Un gestionnaire de fonds spéculatifs «Tiger Cub» se fait un peu trop câliner avec son mari – quand il s’agit de partager des informations privilégiées, c’est-à-dire.
Nehal Chopra – une personnalité de la télévision et investisseur protégé de Julian Robertson, le fondateur légendaire de Tiger Management – a été giflé par les régulateurs des valeurs mobilières avec son mari mardi pour «un partage inapproprié d’informations et de conseils confidentiels».
Dans une tournure particulièrement pathétique, le mari de la hedgie déshonorée a nourri ses terribles actions boursières qui ont dévasté son fonds au lieu de le stimuler – y compris celui d’acheter des actions du géant pharmaceutique scandaleux Valeant.
Chopra, un alumni de Wharton âgé de 37 ans, avait été une étoile montante dans le monde financier, en lançant Ratan Capital en 2008, un fonds de 1,4 milliard de dollars avec le soutien financier de Tiger Management.
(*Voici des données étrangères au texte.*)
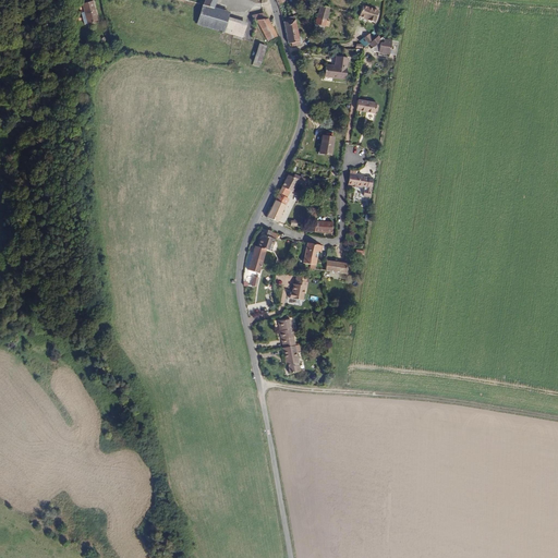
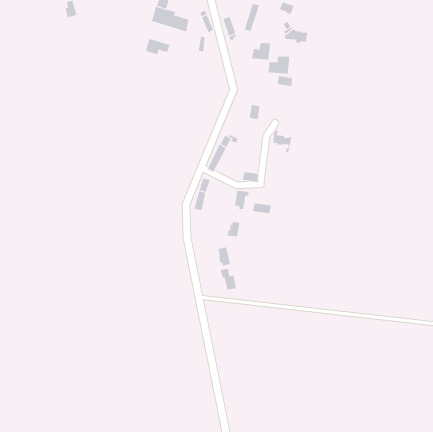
building: none -> [145,38,170,55]
building: none -> [268,56,290,75]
En tant que l’un des six alumni de “Tiger Cub” de Robertson, le télégraphiste Chopra était un incontournable sur CNBC et Bloomberg TV.
Le petit secret de Chopra: elle recevait des idées d’investissement de son mari Paritosh Gupta, qu’elle a rencontré en 2006 et s’est mariée en 2011, selon une ordonnance de cessez-le-séisme de mardi de la Securities and Exchange Commission.
Dès 2008, Chopra a utilisé des informations exclusives que Gupta partageait avec Brahman Capital, le fonds spéculatif où il travaillait, alors qu’elle prétendait construire une stratégie pour son fonds malfaisant, a déclaré la SEC dans un ordre séparé mardi contre Brahman.
Bien qu’il ait travaillé pour Brahman, Gupta a néanmoins aidé le cabinet de son épouse, notamment en interrogeant des candidats potentiels, a indiqué la SEC dans son ordonnance contre Brahman, qui a infligé une amende au cabinet pour sa supervision laxiste de Gupta.
Et tandis que Ratan a dit aux investisseurs qu’il avait une “équipe” de sélectionneurs, il “n’a pas révélé le rôle que Gupta – un analyste de recherche chez un conseiller de hedge funds concurrent – a joué dans la stratégie d’investissement de Ratan.”
Gupta a également conseillé à Chopra d’investir dans les mêmes titres que Brahman, selon des courriels et des messages de chat Bloomberg que la SEC a obtenus. Une revue du portefeuille de Ratan a montré que les positions du hedge fund “se chevauchaient significativement” avec celle de Brahman.
La stratégie d’investissement n’était pas la seule chose que Ratan a volé. Un examen d’une lettre d’investisseur trimestriel d’avril 2011 a montré que Ratan «utilisait un langage similaire» à un brouillon interne de la lettre de Brahman.
Gupta a été renvoyé par Brahman en 2013.
En mars 2017, les actifs de Ratan avaient plongé de plus de 1 milliard de dollars, atteignant 375 millions de dollars, a indiqué la SEC. C’est en partie à cause de l’investissement désastreux de Ratan dans Valeant – un apparent ferroutage sur un commerce de Brahman.
Brahman a acheté des actions de Valent dès 2009 et a quitté sa position au début de 2016 alors que le géant pharmaceutique canadien se retrouvait mêlé à des scandales.
En janvier 2017, les actifs de Brahman s’élevaient à 4,5 milliards de dollars, contre 5,5 milliards de dollars seulement huit mois plus tôt, selon un rapport Bloomberg de mai 2016.
Robertson aurait tiré de l’argent de Ratan en avril 2017.
En plus d’être censurés par la SEC, Gupta, Chopra et Ratan doivent chacun payer des amendes civiles allant de 200 000 $ à 250 000 $. Brahman a reçu l’ordre de payer 250 000 $.
Les tentatives pour atteindre Chopra et Gupta ont été infructueuses.